___ EXTRACTED RECORDS
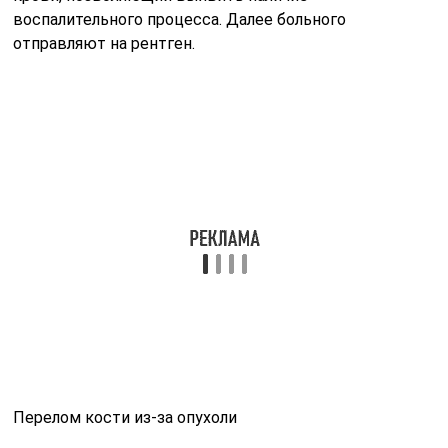
вид множества мыльных пузырей, как бы способных
раздувать кость, а при литической практически
однородна.
Если данных для точного диагноза не хватает, врачи
применяют такие современные методы, как КТ и
МРТ. Они способны установить, как глубоко
поражены ткани, и помогают рассмотреть
образование во всех плоскостях.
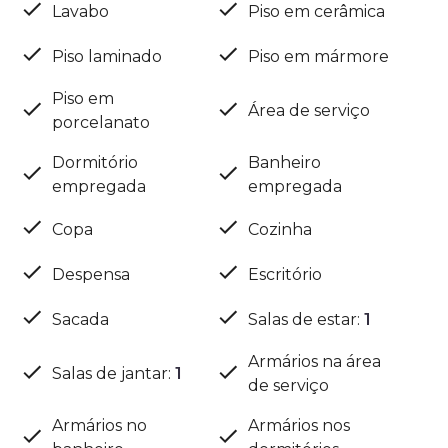
Lavabo
Piso em cerâmica
Piso laminado
Piso em mármore
Piso em
Área de serviço
porcelanato
Dormitório
Banheiro
empregada
empregada
Copa
Cozinha
Despensa
Escritório
Sacada
Salas de estar
:
1
Armários na área
Salas de jantar
:
1
de serviço
Armários no
Armários nos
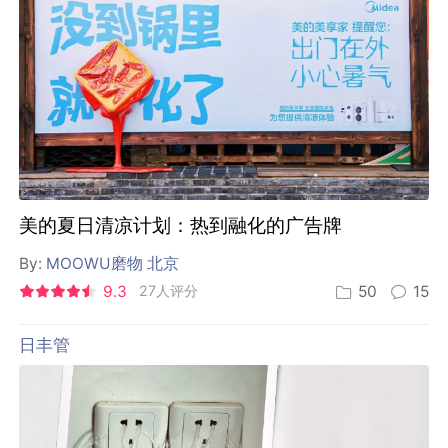
美的夏日清凉计划：热到融化的广告牌
By:
MOOWU磨物 北京
9.3
27人评分
50
15
日丰管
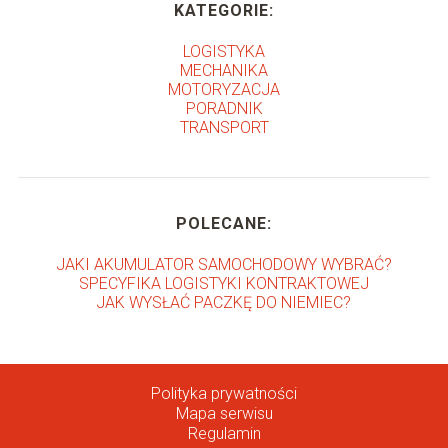
KATEGORIE:
LOGISTYKA
MECHANIKA
MOTORYZACJA
PORADNIK
TRANSPORT
POLECANE:
JAKI AKUMULATOR SAMOCHODOWY WYBRAĆ?
SPECYFIKA LOGISTYKI KONTRAKTOWEJ
JAK WYSŁAĆ PACZKĘ DO NIEMIEC?
Polityka prywatności
Mapa serwisu
Regulamin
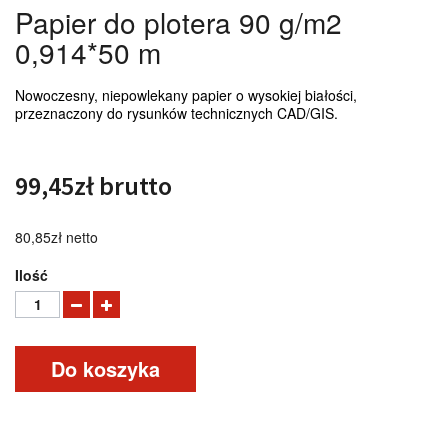
Papier do plotera 90 g/m2
0,914*50 m
Nowoczesny, niepowlekany papier o wysokiej białości,
przeznaczony do rysunków technicznych CAD/GIS.
99,45zł
brutto
80,85zł
netto
Ilość
Do koszyka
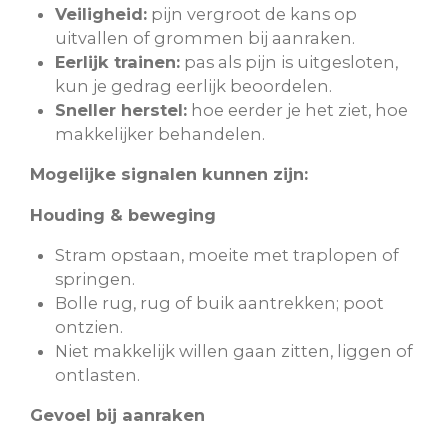
Veiligheid:
pijn vergroot de kans op
uitvallen of grommen bij aanraken.
Eerlijk trainen:
pas als pijn is uitgesloten,
kun je gedrag eerlijk beoordelen.
Sneller herstel:
hoe eerder je het ziet, hoe
makkelijker behandelen.
Mogelijke signalen kunnen zijn:
Houding & beweging
Stram opstaan, moeite met traplopen of
springen.
Bolle rug, rug of buik aantrekken; poot
ontzien.
Niet makkelijk willen gaan zitten, liggen of
ontlasten.
Gevoel bij aanraken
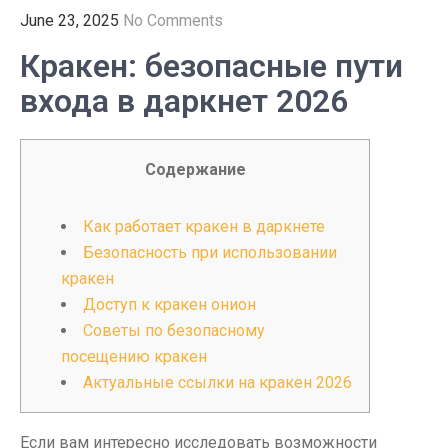
June 23, 2025
No Comments
Кракен: безопасные пути
входа в даркнет 2026
Содержание
Как работает кракен в даркнете
Безопасность при использовании
кракен
Доступ к кракен онион
Советы по безопасному
посещению кракен
Актуальные ссылки на кракен 2026
Если вам интересно исследовать возможности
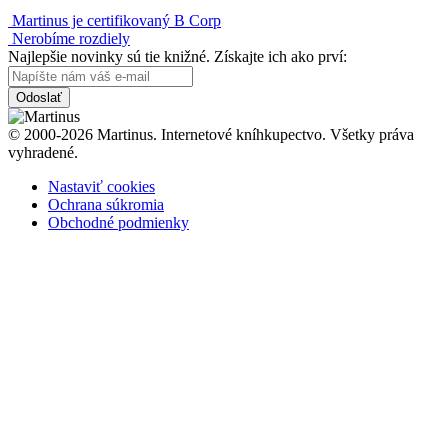
Martinus je certifikovaný B Corp
Nerobíme rozdiely
Najlepšie novinky sú tie knižné. Získajte ich ako prví:
Odoslať
© 2000-2026 Martinus. Internetové kníhkupectvo. Všetky práva
vyhradené.
Nastaviť cookies
Ochrana súkromia
Obchodné podmienky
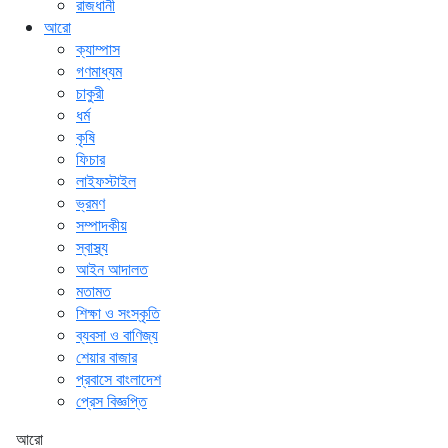
রাজধানী
আরো
ক্যাম্পাস
গণমাধ্যম
চাকুরী
ধর্ম
কৃষি
ফিচার
লাইফস্টাইল
ভ্রমণ
সম্পাদকীয়
স্বাস্থ্য
আইন আদালত
মতামত
শিক্ষা ও সংস্কৃতি
ব্যবসা ও বাণিজ্য
শেয়ার বাজার
প্রবাসে বাংলাদেশ
প্রেস বিজ্ঞপ্তি
আরো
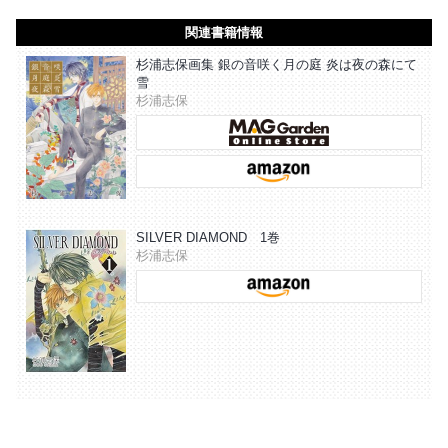
関連書籍情報
杉浦志保画集 銀の音咲く月の庭 炎は夜の森にて
雪
杉浦志保
SILVER DIAMOND 1巻
杉浦志保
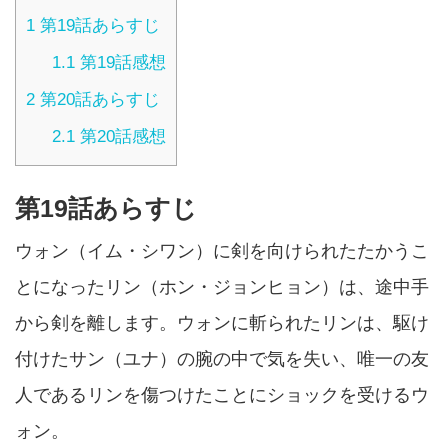
1
第19話あらすじ
1.1
第19話感想
2
第20話あらすじ
2.1
第20話感想
第19話あらすじ
ウォン（イム・シワン）に剣を向けられたたかうこ
とになったリン（ホン・ジョンヒョン）は、途中手
から剣を離します。ウォンに斬られたリンは、駆け
付けたサン（ユナ）の腕の中で気を失い、唯一の友
人であるリンを傷つけたことにショックを受けるウ
ォン。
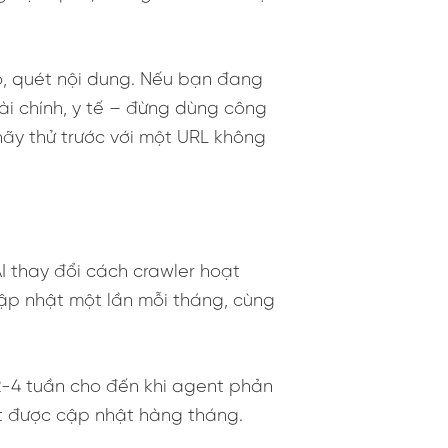
ộ, quét nội dung. Nếu bạn đang
ài chính, y tế – đừng dùng công
 hãy thử trước với một URL không
I thay đổi cách crawler hoạt
cập nhật một lần mỗi tháng, cùng
 2-4 tuần cho đến khi agent phản
st được cập nhật hàng tháng.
______
#### [PROBLEM DETAILS]
Only the pictures are dropped. Otherwise, write out the listing exactly.

#### [TASK SOLUTION]
вид множества мыльных пузырей, как бы способных
раздувать кость, а при литической практически
однородна.
Если данных для точного диагноза не хватает, врачи
применяют такие современные методы, как КТ и
МРТ. Они способны установить, как глубоко
поражены ткани, и помогают рассмотреть
образование во всех плоскостях.
Lavabo
Piso em cerâmica
Piso laminado
Piso em mármore
Piso em
Área de serviço
porcelanato
Dormitório
Banheiro
empregada
empregada
Copa
Cozinha
Despensa
Escritório
Sacada
Salas de estar
:
1
Armários na área
Salas de jantar
:
1
de serviço
Armários no
Armários nos
美的夏日清凉计划：热到融化的广告牌
By:
MOOWU磨物 北京
9.3
27人评分
50
15
日丰管
KATEGORIE:
LOGISTYKA
MECHANIKA
MOTORYZACJA
PORADNIK
TRANSPORT
POLECANE:
JAKI AKUMULATOR SAMOCHODOWY WYBRAĆ?
SPECYFIKA LOGISTYKI KONTRAKTOWEJ
JAK WYSŁAĆ PACZKĘ DO NIEMIEC?
Polityka prywatności
Mapa serwisu
Regulamin
Papier do plotera 90 g/m2
0,914*50 m
Nowoczesny, niepowlekany papier o wysokiej białości,
przeznaczony do rysunków technicznych CAD/GIS.
99,45zł
brutto
80,85zł
netto
Ilość
Do koszyka
Veiligheid:
pijn vergroot de kans op
uitvallen of grommen bij aanraken.
Eerlijk trainen:
pas als pijn is uitgesloten,
kun je gedrag eerlijk beoordelen.
Sneller herstel:
hoe eerder je het ziet, hoe
makkelijker behandelen.
Mogelijke signalen kunnen zijn:
Houding & beweging
Stram opstaan, moeite met traplopen of
springen.
Bolle rug, rug of buik aantrekken; poot
ontzien.
Niet makkelijk willen gaan zitten, liggen of
ontlasten.
Gevoel bij aanraken
June 23, 2025
No Comments
Кракен: безопасные пути
входа в даркнет 2026
Содержание
Как работает кракен в даркнете
Безопасность при использовании
кракен
Доступ к кракен онион
Советы по безопасному
посещению кракен
Актуальные ссылки на кракен 2026
Если вам интересно исследовать возможности
Martinus je certifikovaný B Corp
Nerobíme rozdiely
Najlepšie novinky sú tie knižné. Získajte ich ako prví:
Odoslať
© 2000-2026 Martinus. Internetové kníhkupectvo. Všetky práva
vyhradené.
Nastaviť cookies
Ochrana súkromia
Obchodné podmienky
রাজধানী
আরো
ক্যাম্পাস
গণমাধ্যম
চাকুরী
ধর্ম
কৃষি
ফিচার
লাইফস্টাইল
ভ্রমণ
সম্পাদকীয়
স্বাস্থ্য
আইন আদালত
মতামত
শিক্ষা ও সংস্কৃতি
ব্যবসা ও বাণিজ্য
শেয়ার বাজার
প্রবাসে বাংলাদেশ
প্রেস বিজ্ঞপ্তি
আরো
関連書籍情報
杉浦志保画集 銀の音咲く月の庭 炎は夜の森にて
雪
杉浦志保
SILVER DIAMOND 1巻
杉浦志保
1
第19話あらすじ
1.1
第19話感想
2
第20話あらすじ
2.1
第20話感想
第19話あらすじ
ウォン（イム・シワン）に剣を向けられたたかうこ
とになったリン（ホン・ジョンヒョン）は、途中手
から剣を離します。ウォンに斬られたリンは、駆け
付けたサン（ユナ）の腕の中で気を失い、唯一の友
人であるリンを傷つけたことにショックを受けるウ
ォン。
ộ, quét nội dung. Nếu bạn đang
ài chính, y tế – đừng dùng công
 hãy thử trước với một URL không
I thay đổi cách crawler hoạt
cập nhật một lần mỗi tháng, cùng
 2-4 tuần cho đến khi agent phản
st được cập nhật hàng tháng.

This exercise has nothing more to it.